Шекспир, в одном из замечательнейших произведений своего гения — «Бури», изобразил нам наглядно, в лице Калибана, зверскую натуру человека, удерживаемую в постоянном рабстве умом и при малейшем послаблении всегда готовую войти в заговор против своего властелина. Это прирожденное человеку зверство есть одно из стадных его свойств, уступающее и подчиняющееся только одному развитию индивидуализма в обществе. Ум, конечно, различного склада, есть свойство чисто индивидуальное, и потому, именно, он и различен, противен всегда и у всех одинаковому стадному зверству. Правитель
ство наше 1840–х годов погрешало тем и против общества, и против самого себя, что оно оставляло почти нетронутыми стадные свойства, подавляя развитие личности и индивидуальных свойств. Предержащие власти того времени были убеждены, что одною внешнею силою они справятся с стадным зверством.
Внешняя сила, и в самом деле, так могущественна и была, и есть, что ей, пожалуй, нетрудно справиться с проявлениями стадных свойств в массах. Но на сцену вышло другое, неожиданное дело: это проявление неистовейшего из стадных свойств — зверства, в виде Калибанов, не порабощенных умом и вступивших тотчас же в заговор против индивидуального ума, долго остававшегося под гнетом. Вышло противное тому, что должно быть нормою для правительства и обществ. Вместо свободы личного ума вышла свобода зверства. Зверство не могло быть рабом несвободного и стесненного ума.
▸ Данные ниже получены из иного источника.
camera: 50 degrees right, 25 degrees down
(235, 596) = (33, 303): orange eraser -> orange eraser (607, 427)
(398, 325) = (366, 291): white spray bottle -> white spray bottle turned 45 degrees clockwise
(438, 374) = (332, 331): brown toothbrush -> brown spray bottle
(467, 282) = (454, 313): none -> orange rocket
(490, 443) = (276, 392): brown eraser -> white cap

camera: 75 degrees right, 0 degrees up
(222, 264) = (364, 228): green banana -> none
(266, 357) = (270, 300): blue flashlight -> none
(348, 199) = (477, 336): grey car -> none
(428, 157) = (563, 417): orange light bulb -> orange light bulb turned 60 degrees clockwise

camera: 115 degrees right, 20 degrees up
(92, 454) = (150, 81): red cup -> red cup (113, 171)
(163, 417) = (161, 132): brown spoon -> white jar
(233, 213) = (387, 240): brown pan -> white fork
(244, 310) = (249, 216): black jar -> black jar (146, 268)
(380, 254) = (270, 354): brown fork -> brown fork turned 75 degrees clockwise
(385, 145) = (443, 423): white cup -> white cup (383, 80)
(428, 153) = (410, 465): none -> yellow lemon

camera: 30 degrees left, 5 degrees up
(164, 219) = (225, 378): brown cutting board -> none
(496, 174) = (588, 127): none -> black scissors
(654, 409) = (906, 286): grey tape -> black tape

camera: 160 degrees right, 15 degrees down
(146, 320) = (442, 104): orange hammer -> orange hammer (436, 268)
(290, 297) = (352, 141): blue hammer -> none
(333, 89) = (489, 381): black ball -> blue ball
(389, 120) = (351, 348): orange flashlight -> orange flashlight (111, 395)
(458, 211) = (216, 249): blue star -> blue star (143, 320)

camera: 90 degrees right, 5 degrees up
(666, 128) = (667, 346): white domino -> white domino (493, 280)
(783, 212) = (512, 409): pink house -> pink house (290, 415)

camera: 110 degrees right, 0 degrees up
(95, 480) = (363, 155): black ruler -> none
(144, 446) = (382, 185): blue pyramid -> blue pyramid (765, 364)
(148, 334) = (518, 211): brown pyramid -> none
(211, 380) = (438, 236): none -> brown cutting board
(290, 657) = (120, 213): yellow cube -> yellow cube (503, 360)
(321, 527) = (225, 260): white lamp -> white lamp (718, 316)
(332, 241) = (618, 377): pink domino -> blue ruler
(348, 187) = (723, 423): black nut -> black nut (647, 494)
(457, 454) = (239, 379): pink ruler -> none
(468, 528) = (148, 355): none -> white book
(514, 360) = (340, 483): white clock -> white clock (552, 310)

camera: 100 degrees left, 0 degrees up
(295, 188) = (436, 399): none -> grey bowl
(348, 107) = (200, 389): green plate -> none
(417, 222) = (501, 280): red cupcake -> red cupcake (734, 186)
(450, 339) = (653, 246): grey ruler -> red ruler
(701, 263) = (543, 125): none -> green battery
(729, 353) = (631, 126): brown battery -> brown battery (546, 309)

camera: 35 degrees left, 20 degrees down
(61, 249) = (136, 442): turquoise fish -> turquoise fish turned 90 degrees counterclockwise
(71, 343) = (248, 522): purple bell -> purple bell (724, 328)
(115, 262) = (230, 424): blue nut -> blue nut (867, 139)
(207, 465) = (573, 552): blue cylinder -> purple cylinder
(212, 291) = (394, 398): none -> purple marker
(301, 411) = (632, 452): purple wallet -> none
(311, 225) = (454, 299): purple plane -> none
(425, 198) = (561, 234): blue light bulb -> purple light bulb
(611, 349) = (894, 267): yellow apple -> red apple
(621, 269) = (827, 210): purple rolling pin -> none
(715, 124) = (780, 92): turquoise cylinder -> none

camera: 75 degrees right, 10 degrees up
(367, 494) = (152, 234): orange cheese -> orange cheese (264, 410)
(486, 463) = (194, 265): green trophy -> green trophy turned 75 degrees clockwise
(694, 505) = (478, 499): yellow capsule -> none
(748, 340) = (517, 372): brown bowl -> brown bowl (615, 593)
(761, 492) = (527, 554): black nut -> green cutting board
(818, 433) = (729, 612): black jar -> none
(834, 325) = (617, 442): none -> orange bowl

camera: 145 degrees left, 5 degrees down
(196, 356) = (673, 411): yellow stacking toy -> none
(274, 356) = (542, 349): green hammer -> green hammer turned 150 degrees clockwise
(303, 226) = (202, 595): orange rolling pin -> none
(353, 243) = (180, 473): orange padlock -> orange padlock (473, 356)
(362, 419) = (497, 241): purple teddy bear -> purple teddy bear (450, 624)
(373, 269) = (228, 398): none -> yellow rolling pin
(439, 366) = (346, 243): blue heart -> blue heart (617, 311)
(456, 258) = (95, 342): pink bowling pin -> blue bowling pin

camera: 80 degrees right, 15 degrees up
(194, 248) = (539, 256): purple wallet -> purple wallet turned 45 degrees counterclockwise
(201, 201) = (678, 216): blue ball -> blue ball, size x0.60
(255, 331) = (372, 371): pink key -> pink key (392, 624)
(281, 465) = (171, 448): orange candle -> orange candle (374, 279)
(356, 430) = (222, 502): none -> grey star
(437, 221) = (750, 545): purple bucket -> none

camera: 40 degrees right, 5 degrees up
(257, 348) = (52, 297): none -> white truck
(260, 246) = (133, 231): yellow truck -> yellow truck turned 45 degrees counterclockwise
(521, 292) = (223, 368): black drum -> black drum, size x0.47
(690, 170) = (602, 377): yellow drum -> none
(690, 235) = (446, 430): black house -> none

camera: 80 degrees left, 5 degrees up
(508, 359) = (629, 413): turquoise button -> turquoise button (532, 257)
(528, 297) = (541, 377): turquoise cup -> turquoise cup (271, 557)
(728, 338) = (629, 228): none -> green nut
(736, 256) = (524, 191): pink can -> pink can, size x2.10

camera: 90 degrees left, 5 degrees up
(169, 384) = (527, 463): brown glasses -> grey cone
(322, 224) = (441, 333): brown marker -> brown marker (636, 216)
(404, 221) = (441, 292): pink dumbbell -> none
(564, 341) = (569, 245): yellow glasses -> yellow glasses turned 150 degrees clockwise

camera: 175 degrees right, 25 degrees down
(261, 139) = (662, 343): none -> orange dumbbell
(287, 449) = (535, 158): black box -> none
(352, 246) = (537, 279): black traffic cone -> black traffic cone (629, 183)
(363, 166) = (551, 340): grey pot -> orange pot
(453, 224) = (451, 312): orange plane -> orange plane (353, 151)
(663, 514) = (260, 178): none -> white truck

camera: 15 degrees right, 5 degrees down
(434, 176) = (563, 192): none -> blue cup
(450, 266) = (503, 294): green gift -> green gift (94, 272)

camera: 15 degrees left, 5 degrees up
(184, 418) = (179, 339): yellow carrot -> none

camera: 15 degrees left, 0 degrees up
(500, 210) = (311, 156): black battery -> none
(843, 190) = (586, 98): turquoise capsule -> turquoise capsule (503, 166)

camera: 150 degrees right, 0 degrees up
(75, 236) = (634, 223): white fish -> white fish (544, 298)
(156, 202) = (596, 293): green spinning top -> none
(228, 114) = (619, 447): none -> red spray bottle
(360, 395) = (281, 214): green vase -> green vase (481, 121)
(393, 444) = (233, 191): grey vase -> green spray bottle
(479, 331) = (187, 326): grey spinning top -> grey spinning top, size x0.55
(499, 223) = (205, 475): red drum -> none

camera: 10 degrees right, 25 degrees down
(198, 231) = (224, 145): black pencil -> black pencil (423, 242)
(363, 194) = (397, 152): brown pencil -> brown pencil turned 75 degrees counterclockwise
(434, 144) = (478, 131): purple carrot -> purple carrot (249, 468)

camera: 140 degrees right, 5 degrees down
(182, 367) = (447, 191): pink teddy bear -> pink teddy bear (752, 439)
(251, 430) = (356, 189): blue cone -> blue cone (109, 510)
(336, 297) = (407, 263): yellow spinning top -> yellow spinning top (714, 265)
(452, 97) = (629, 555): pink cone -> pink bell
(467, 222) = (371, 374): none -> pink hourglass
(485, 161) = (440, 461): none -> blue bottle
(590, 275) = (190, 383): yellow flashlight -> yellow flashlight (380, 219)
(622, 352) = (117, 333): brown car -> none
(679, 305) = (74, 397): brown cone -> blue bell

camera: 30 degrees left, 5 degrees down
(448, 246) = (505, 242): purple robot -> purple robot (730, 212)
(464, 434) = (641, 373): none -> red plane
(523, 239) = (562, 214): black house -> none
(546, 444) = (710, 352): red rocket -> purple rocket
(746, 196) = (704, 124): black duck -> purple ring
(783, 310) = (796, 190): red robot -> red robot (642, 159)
Калибан почувствовал себя освобожденным и выступил на сцену.
Чем менее значение особи в государственном строе, тем опаснее положение государства в наше время. По — видимому, это не так; все личное в обширном государстве должно исчезать перед величием государственной мощи, все должно преклоняться пред нею и жить для нее. Этому следовали у нас: все для власти, как можно меньше для общества; не то, что принцип неразрывной связи взаимодействия: и государство для общества, и общество для государства, — принцип наиболее верный и благоразумный. Нет! Общество, как будто бы какой — то Калибан, — молчи и повинуйся уму волшебника — гения. Прекрасно, если бы общество и было только Калибаном, а государство — гением, умом. Но в том — то и дело, что вместо Калибана, вместо одних стадных свойств, порабощается, при этой правительственной доктрине, ум общества, его силы, дорогое индивидуальное свойство, необходимое, жизненно необходимое и для гения ума государства.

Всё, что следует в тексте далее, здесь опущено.